Received 16 September 2013; Revised 23 January 2014; Accepted 27 January 2014; Published 4 March 2014

Academic Editor: Mohamed Fathy El-Amin

Copyright © 2014 Farhad Imanshoar et al. This is an open access article distributed under the Creative Commons Attribution License, which permits unrestricted use, distribution, and reproduction in any medium, provided the original work is properly cited.

Abstract

Reservoir sedimentation can result in loss of much needed reservoir storage capacity, reducing the useful life of dams. Thus, sufficient sediment storage capacity should be provided for the reservoir design stage to ensure that sediment accumulation will not impair the functioning of the reservoir during the useful operational-economic life of the project. However, an important issue to consider when estimating reservoir sedimentation and accumulation is the uncertainty involved in reservoir sedimentation. In this paper, the basic factors influencing the density of sediments deposited in reservoirs are discussed, and uncertainties in reservoir sedimentation have been determined using the Delta method. Further, Kenny Reservoir in the White River Basin in northwestern Colorado was selected to determine the density of deposits in the reservoir and the coefficient of variation.
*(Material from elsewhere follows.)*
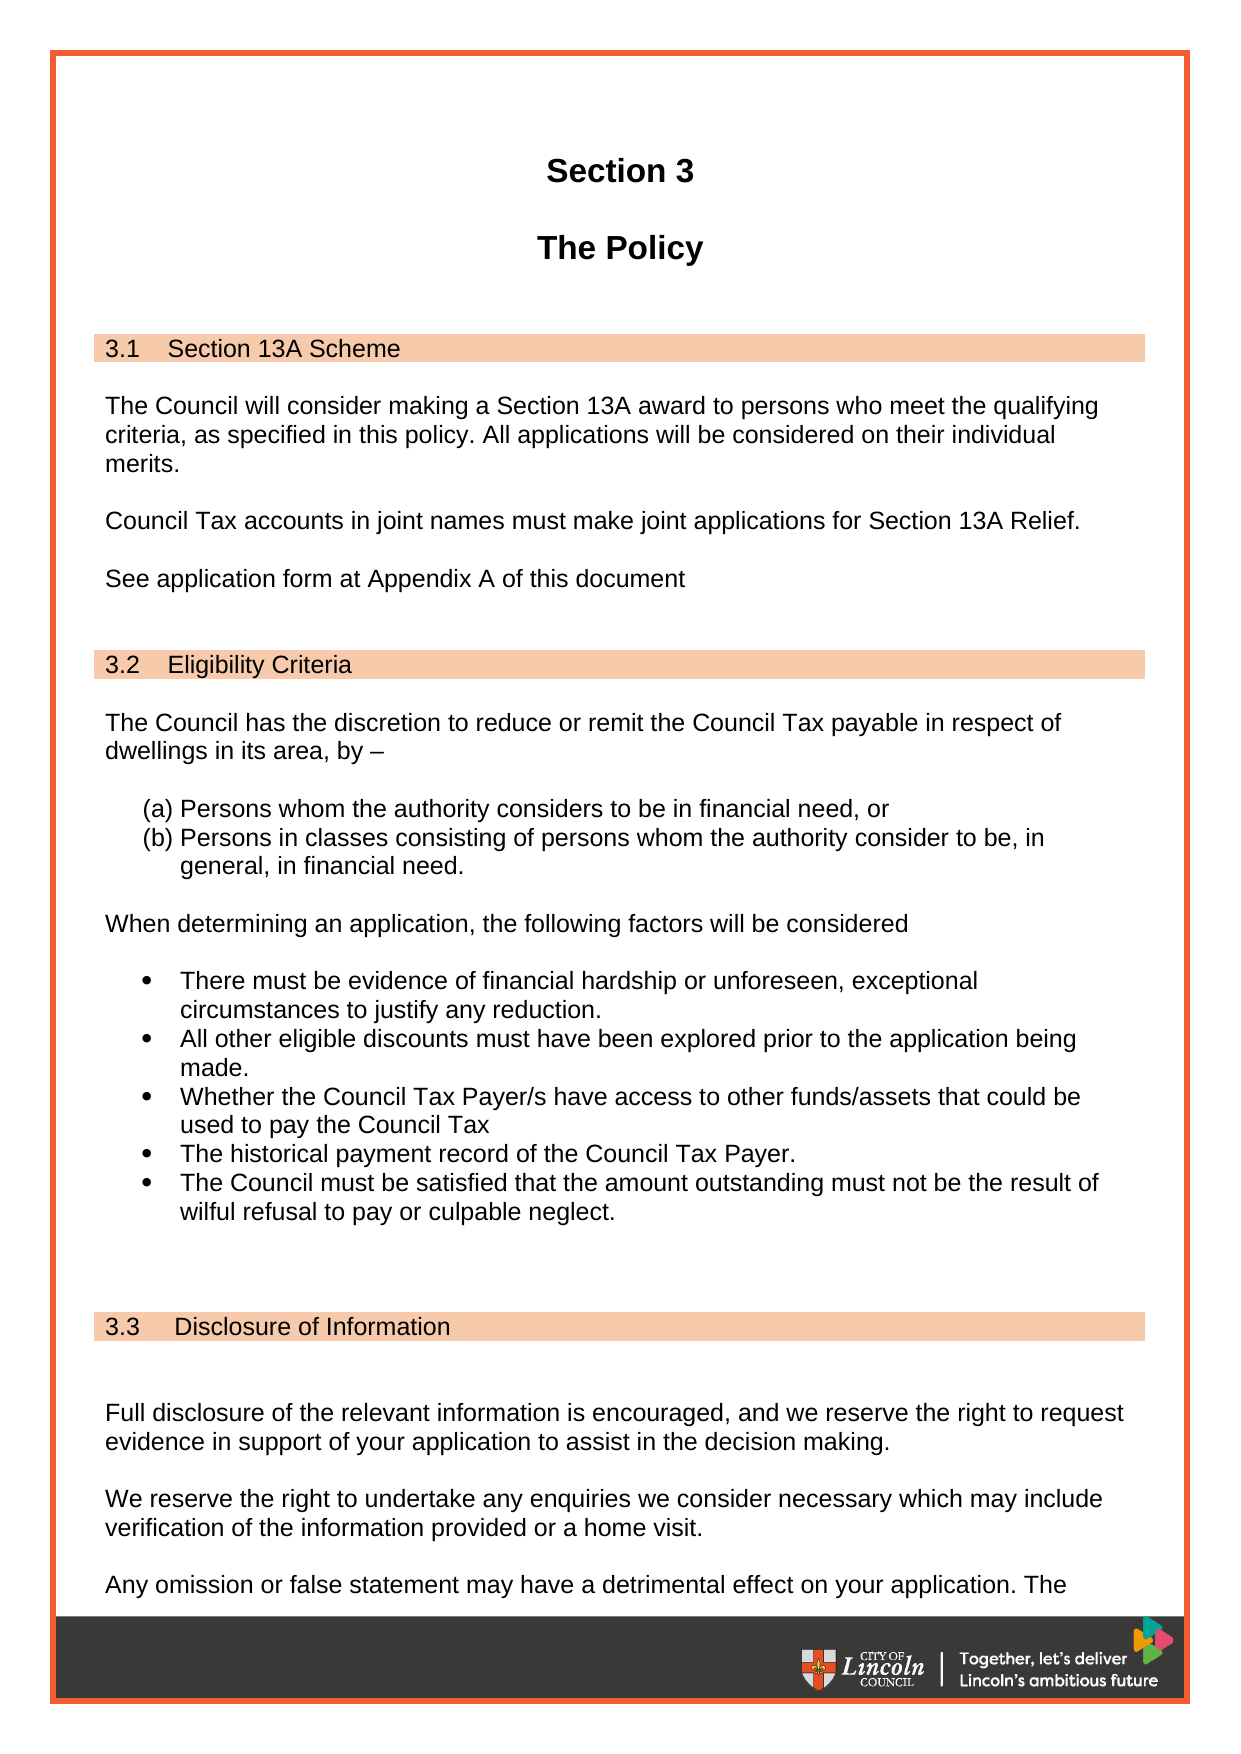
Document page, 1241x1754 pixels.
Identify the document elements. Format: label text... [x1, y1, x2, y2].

The results of this investigation have indicated that by using the Delta method in the case of Kenny Reservoir, the uncertainty regarding accumulated sediment density, expressed by the coefficient of variation for a period of 50 years of reservoir operation, could be reduced to about 10%. Results of the Delta method suggest an applicable approach for dead storage planning via interfacing with uncertainties associated with reservoir sedimentation.